** DATA FOR PROCESSING follows **

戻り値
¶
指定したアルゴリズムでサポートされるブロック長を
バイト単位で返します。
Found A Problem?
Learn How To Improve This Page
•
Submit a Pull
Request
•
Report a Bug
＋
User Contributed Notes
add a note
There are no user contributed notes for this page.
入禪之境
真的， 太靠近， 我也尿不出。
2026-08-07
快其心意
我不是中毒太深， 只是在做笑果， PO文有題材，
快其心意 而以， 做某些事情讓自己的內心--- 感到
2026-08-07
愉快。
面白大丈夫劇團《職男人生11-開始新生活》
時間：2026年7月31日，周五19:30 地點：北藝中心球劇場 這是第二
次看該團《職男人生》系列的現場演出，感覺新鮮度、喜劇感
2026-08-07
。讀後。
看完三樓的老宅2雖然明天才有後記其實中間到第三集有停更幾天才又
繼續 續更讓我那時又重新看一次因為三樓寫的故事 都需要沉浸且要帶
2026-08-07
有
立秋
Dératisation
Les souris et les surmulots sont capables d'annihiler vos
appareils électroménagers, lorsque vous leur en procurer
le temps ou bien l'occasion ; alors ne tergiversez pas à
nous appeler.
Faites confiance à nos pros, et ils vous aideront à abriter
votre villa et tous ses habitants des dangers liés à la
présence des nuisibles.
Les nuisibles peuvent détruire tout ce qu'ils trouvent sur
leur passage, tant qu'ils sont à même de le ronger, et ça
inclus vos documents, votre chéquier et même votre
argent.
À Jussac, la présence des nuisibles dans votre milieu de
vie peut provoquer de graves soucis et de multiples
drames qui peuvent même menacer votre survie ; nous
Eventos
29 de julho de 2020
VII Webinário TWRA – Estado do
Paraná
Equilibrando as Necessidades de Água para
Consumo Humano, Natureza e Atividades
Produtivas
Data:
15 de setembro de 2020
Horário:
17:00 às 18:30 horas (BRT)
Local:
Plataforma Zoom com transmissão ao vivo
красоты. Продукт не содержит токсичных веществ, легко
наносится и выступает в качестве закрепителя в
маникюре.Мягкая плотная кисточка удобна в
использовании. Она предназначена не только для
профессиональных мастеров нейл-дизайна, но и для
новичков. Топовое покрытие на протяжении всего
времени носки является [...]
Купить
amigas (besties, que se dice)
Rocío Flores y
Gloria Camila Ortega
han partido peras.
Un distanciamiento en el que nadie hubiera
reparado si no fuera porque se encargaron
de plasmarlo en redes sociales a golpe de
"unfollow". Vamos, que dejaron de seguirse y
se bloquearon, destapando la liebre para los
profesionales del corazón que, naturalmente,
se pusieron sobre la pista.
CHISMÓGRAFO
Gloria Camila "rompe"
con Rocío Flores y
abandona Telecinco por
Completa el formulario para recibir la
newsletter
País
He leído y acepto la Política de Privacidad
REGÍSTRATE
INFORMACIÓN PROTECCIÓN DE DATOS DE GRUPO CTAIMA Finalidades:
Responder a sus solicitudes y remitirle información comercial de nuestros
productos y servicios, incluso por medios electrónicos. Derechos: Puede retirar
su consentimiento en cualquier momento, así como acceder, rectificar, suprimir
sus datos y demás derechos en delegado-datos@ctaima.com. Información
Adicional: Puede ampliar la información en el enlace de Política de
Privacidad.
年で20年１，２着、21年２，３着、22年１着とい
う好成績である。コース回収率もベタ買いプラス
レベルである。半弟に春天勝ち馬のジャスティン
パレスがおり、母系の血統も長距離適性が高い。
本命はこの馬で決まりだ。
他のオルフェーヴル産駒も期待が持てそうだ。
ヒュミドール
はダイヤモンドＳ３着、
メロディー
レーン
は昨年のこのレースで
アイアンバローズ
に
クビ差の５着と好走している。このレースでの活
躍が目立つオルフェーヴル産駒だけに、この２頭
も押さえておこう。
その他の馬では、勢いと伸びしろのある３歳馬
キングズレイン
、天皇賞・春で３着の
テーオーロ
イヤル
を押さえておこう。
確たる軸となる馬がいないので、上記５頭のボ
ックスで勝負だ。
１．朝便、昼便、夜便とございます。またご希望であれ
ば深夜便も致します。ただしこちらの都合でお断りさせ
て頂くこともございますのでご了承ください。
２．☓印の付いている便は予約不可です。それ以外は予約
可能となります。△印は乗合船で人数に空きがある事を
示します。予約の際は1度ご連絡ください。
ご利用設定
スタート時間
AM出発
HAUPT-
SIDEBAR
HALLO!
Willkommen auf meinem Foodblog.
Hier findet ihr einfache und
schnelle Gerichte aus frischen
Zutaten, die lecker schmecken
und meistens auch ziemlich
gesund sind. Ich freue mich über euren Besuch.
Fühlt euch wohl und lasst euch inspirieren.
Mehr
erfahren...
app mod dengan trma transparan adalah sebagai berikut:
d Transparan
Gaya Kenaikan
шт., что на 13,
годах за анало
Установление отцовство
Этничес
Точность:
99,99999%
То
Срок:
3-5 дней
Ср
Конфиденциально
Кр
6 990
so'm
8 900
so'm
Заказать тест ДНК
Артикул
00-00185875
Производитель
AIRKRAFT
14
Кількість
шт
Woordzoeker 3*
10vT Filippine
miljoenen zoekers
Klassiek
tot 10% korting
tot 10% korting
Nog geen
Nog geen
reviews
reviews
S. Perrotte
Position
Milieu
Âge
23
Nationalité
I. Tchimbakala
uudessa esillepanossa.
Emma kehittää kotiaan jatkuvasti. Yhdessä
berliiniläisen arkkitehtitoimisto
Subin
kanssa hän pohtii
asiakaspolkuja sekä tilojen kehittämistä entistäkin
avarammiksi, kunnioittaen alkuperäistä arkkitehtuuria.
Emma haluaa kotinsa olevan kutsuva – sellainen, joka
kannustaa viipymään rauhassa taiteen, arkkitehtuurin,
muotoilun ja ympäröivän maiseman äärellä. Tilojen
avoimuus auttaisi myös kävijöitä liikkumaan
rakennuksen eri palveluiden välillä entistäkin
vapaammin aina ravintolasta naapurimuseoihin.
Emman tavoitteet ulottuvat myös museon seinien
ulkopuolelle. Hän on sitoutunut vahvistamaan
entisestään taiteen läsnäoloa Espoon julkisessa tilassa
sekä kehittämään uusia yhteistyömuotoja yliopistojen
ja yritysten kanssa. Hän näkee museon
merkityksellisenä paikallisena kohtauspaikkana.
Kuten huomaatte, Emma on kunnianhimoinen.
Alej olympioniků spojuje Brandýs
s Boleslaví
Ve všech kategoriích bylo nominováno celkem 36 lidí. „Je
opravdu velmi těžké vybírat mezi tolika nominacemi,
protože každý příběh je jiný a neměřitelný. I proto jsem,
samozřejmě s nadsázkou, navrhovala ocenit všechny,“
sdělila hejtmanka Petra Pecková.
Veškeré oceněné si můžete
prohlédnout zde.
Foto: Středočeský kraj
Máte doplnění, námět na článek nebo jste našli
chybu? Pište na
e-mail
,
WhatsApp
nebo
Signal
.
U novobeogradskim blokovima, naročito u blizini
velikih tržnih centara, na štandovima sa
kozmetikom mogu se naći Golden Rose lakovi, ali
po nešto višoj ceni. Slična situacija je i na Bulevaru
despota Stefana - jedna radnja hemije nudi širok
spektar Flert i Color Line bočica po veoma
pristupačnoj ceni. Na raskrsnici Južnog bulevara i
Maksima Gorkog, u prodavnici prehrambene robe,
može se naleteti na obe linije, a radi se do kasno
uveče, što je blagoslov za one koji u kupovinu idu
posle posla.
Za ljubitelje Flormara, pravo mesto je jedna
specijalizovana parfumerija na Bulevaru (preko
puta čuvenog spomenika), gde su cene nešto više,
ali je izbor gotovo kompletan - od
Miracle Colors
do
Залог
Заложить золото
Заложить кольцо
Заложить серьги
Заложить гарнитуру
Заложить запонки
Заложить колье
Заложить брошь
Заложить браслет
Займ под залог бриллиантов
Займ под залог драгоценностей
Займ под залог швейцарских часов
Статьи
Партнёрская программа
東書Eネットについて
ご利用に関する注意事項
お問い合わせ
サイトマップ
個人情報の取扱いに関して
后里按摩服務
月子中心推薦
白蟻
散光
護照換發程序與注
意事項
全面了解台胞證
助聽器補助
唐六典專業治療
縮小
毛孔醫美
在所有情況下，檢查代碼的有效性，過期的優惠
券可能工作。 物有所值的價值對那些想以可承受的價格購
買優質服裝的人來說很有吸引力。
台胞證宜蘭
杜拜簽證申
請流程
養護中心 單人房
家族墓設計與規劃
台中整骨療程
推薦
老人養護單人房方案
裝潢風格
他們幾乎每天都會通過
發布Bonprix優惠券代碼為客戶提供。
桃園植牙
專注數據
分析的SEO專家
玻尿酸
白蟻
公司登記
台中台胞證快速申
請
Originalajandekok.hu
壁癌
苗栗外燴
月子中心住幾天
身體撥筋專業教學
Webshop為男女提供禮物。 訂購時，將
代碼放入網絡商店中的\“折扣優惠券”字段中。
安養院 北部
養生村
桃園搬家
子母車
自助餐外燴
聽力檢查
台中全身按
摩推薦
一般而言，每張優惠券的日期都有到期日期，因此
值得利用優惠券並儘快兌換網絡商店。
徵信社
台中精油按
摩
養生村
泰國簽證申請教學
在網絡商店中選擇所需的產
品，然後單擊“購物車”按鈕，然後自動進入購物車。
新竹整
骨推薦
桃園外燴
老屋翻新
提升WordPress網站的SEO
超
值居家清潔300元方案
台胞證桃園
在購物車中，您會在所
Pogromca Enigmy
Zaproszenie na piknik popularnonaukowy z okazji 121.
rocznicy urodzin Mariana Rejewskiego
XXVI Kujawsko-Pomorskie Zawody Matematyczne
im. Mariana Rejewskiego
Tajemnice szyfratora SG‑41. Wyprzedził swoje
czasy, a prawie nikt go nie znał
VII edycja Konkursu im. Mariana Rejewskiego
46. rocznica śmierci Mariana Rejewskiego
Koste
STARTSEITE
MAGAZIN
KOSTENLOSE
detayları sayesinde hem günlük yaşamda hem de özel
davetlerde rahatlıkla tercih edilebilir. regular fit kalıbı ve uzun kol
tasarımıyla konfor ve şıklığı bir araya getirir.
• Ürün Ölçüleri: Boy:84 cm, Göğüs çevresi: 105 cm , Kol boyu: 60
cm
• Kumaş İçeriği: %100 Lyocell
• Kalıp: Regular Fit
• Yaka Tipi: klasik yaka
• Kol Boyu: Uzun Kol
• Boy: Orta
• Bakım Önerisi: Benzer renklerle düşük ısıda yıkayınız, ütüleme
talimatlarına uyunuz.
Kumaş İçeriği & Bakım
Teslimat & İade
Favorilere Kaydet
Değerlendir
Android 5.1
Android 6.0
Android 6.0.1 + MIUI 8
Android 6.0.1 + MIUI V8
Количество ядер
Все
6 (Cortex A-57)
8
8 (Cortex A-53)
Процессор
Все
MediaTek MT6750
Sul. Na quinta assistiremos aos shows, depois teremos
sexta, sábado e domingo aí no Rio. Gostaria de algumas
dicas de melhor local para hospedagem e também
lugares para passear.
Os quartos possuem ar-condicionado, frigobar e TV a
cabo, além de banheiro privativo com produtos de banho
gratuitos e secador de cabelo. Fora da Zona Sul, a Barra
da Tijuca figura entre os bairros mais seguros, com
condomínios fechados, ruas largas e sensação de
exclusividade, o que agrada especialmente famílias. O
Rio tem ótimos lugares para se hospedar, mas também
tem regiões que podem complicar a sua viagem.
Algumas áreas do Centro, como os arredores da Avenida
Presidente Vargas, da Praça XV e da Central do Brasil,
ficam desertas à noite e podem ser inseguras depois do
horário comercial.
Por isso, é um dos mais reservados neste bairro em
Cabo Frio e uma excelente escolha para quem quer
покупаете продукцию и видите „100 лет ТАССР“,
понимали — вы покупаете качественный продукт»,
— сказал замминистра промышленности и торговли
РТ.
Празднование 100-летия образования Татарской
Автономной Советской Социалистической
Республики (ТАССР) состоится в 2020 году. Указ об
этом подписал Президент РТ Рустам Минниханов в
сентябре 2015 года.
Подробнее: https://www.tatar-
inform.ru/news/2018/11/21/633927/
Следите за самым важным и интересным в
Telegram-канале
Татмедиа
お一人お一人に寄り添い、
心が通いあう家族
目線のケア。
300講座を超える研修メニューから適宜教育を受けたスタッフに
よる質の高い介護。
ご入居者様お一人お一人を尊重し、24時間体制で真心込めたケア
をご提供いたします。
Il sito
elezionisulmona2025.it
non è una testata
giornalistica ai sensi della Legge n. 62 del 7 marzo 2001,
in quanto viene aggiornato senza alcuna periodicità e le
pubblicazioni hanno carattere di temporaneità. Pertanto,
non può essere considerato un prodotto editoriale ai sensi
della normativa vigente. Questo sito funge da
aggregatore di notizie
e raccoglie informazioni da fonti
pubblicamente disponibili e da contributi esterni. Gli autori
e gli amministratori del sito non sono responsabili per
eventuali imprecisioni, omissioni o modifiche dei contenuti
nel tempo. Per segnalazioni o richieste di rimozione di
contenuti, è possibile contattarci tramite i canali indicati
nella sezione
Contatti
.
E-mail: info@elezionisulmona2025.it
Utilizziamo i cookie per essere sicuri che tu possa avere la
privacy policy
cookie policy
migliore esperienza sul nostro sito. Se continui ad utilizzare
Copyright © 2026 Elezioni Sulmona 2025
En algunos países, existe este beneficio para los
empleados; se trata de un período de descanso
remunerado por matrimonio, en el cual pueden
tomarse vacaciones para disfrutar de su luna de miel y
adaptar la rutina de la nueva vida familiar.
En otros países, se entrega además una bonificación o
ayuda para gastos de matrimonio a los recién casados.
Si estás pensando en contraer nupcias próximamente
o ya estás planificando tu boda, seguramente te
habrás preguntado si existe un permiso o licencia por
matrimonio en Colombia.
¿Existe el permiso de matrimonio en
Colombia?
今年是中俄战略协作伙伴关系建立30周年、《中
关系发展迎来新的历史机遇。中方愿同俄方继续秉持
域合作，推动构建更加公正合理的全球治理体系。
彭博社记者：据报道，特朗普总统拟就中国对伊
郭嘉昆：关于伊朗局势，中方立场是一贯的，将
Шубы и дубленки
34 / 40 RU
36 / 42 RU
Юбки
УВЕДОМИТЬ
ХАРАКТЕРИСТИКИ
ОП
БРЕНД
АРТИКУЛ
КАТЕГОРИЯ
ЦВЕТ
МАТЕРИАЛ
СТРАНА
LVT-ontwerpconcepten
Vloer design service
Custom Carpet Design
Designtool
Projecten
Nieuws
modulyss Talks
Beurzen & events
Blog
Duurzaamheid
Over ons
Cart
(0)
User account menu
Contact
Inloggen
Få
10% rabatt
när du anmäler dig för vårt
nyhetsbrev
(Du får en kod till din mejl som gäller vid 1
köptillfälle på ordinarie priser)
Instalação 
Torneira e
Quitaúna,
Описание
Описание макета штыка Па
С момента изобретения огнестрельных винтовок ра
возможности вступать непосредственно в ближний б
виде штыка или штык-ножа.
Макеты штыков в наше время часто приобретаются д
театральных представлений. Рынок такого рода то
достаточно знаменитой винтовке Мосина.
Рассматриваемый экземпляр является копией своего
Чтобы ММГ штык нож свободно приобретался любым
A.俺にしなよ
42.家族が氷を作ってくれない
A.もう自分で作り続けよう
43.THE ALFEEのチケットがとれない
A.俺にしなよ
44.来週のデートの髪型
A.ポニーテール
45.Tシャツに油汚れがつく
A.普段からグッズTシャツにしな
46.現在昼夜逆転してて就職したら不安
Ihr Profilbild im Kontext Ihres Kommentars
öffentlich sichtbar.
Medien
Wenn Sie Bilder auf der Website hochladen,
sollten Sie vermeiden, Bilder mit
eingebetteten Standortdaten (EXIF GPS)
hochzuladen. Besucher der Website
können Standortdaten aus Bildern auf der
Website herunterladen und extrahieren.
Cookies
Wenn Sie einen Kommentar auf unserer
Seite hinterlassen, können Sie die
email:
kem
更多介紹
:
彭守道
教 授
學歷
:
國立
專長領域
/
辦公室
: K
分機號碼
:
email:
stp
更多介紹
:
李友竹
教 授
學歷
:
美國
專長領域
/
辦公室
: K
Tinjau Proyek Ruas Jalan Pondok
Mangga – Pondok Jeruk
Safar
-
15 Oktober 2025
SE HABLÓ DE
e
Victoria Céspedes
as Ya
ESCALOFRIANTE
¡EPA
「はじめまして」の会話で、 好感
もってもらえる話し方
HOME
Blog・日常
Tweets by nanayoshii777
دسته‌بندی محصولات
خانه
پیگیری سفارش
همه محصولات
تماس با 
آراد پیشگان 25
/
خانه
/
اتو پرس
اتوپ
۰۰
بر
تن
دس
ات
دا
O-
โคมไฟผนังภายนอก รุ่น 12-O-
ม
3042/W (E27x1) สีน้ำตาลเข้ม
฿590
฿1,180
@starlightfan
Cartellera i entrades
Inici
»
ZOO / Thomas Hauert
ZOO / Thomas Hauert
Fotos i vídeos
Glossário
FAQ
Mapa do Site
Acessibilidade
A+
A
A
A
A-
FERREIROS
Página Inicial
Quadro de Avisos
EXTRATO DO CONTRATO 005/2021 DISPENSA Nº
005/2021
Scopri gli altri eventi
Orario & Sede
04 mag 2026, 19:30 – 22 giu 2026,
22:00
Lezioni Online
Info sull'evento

** End of DATA FOR PROCESSING **

EXERCISE DETAILS ::
A single number is the whole answer: the count of lines above that hold "même".

REPLY ::
3